Yvelines : prison ferme pour les voleurs de motos

Les deux hommes comptaient s’emparer d’engins de grosses cylindrées à Magnanville dans l’espoir de les revendre.

 Illustration. Les malfaiteurs agissaient dans des parkings souterrains.
Illustration. Les malfaiteurs agissaient dans des parkings souterrains. LP/Olivier Boitet

Ils écumaient les parkings pour faire main basse sur les motos.
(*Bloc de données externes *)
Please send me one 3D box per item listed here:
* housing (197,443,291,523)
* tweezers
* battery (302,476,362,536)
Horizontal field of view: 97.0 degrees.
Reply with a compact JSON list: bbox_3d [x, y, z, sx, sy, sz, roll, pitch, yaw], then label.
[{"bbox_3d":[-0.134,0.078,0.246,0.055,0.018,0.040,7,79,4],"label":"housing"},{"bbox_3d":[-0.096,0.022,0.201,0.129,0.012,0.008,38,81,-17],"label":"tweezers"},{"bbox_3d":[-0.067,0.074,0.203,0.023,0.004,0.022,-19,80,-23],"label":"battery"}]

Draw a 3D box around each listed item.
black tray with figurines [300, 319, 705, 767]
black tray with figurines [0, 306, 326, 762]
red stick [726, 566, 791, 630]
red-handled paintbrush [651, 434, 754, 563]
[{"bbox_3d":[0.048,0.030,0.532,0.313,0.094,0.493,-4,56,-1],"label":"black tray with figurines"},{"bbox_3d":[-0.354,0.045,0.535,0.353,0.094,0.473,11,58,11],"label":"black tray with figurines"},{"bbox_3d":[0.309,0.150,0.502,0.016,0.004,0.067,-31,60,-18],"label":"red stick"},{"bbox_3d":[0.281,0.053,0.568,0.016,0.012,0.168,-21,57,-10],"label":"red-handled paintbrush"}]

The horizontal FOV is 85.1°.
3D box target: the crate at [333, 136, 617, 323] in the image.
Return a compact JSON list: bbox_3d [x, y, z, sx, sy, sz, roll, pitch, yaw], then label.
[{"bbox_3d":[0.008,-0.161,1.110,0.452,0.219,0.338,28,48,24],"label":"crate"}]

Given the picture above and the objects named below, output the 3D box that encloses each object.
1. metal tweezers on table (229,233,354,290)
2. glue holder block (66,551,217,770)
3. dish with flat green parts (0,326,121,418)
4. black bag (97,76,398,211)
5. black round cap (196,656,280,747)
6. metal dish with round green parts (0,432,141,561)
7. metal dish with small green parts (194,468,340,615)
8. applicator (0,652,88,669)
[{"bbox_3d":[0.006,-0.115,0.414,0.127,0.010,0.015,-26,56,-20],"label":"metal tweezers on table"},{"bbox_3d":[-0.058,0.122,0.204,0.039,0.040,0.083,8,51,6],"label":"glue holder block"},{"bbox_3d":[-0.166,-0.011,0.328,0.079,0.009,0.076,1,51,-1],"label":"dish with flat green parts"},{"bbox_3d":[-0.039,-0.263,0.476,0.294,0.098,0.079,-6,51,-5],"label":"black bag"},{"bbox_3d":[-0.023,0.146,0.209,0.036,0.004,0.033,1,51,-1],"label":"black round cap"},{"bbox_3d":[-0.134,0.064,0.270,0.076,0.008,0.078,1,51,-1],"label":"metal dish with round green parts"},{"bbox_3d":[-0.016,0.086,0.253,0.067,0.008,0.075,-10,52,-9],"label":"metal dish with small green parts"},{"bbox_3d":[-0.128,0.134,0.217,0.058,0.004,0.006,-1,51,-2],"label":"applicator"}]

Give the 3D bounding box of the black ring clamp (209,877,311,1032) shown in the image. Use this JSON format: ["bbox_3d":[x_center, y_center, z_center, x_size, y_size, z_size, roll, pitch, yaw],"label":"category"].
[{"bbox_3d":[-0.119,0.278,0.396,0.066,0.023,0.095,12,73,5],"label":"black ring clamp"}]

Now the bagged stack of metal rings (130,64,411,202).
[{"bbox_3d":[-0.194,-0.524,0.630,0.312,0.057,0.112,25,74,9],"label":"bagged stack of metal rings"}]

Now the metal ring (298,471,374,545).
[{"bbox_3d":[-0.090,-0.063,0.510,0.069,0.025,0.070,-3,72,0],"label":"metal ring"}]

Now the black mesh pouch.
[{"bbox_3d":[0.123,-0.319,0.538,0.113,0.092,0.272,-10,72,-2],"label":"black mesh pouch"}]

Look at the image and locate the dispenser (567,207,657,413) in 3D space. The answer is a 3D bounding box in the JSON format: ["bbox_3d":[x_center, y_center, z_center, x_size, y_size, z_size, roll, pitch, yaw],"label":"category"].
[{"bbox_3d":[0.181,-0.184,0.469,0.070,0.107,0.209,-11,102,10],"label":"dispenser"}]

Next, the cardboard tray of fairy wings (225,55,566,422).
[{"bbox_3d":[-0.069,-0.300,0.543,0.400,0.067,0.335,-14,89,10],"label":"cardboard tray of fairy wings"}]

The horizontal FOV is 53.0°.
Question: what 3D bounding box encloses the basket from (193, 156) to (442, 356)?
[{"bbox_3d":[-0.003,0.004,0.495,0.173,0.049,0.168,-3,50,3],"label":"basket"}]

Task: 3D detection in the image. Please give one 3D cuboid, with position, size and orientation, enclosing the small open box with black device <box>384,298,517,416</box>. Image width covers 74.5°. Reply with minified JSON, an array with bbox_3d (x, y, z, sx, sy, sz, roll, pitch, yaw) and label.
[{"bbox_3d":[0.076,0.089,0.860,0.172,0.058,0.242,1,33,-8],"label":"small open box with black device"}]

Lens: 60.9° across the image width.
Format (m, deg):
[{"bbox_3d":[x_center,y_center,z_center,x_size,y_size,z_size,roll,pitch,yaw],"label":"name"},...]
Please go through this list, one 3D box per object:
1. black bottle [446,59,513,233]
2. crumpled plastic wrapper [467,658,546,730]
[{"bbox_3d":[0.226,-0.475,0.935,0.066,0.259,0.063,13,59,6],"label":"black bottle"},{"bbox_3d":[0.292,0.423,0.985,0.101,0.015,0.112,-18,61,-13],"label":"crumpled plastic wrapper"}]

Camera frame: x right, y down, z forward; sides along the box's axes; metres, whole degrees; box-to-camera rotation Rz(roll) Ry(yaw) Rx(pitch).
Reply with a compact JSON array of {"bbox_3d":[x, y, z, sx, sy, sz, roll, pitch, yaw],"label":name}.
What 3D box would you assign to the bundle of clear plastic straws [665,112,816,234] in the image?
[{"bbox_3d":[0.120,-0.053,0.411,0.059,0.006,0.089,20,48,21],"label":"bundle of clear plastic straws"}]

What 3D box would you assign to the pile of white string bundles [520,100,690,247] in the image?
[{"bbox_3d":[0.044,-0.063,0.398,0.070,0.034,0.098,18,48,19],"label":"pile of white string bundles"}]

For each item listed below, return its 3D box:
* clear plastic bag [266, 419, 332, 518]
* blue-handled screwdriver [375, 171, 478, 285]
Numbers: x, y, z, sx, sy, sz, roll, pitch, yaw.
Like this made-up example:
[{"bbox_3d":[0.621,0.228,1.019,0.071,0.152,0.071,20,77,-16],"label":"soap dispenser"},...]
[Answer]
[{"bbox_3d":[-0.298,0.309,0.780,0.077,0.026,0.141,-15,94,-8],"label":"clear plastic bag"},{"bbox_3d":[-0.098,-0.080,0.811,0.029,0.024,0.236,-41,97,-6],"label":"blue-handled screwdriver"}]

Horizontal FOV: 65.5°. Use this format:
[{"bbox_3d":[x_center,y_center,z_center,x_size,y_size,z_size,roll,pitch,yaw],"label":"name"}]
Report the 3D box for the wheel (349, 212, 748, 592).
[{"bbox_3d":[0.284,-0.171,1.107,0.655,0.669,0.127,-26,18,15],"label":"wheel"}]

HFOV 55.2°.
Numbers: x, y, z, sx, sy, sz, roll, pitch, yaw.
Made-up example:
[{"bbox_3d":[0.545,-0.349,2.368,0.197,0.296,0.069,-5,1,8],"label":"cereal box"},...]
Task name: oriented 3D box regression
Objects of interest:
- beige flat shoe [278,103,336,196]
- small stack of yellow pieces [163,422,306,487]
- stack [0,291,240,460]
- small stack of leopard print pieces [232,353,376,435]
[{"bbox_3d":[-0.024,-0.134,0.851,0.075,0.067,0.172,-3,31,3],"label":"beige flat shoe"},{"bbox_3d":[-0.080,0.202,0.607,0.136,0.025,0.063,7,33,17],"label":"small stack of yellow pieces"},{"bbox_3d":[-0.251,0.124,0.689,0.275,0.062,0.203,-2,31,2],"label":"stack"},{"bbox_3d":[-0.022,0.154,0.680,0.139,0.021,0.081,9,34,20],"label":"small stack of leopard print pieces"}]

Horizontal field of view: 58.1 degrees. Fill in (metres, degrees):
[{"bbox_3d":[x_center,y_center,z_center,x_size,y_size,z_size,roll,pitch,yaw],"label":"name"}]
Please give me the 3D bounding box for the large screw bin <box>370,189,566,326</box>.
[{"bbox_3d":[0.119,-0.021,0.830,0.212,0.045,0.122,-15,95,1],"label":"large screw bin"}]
Deux hommes, tous deux âgés de 19 ans, ont été condamnés lundi par le tribunal correctionnel de Versailles à des peines de 21 et 30 mois de prison ferme. Ils comparaissaient pour avoir tenté de s'emparer de deux engins à la fin du mois d'août à Magnanville. Mais également pour avoir frappé l'une de leurs propriétaires qui tentait de s'interposer.

Le premier acte de cette affaire se joue le 22 août lorsqu'un homme dépose plainte car sa moto, une Honda Africa Twin 1000, a disparu alors qu'elle était stationnée dans son parking souterrain. La moto est finalement retrouvée par les forces de l'ordre quelques jours plus tard, cachée dans le parking d'un immeuble en chantier.

Le deuxième se déroule moins d'une semaine plus tard, le 27 août précisément. Une alarme retentit dans un autre parking. La propriétaire d'une Triumph se précipite alors et voit deux hommes qui tentent de mettre sa machine dans un camion. « L'un d'eux m'a dit casses toi où je te défonce, a-t-elle raconté à l'audience. J'ai répondu qu'il n'en était pas question alors il m'a donné un coup de poing à la mâchoire et m'a jeté par terre ».

Les deux voleurs prennent alors la fuite en laissant la moto sur place. Les policiers identifient le propriétaire du camion et arrêtent son fils, sans domicile fixe, déjà connu pour cinq affaires de vol. Son complice se livrera au commissariat peu de temps après.

Dans le box de la salle d'audience, les deux jeunes gens ont reconnu les faits mais livré des versions farfelues. « C'est un gars de mon quartier qui m'a donné ce plan, assure l'un d'eux. J'ai tenté de voler ces motos avec l'intention de les revendre mais je ne sais pas combien j'aurais pu en tirer ». Idem pour son comparse, sans emploi, et déjà quatre condamnations au casier judiciaire.

Le procureur a salué le courage de la victime qui a résisté aux voleurs avant de venir témoigner. Les avocats des deux hommes ont rappelé que leurs clients étaient des jeunes désœuvrés qui ont fait preuve de bonne volonté durant l'enquête. Déjà placés en détention provisoire, ils ont été maintenus en prison pour purger la durée de leur peine.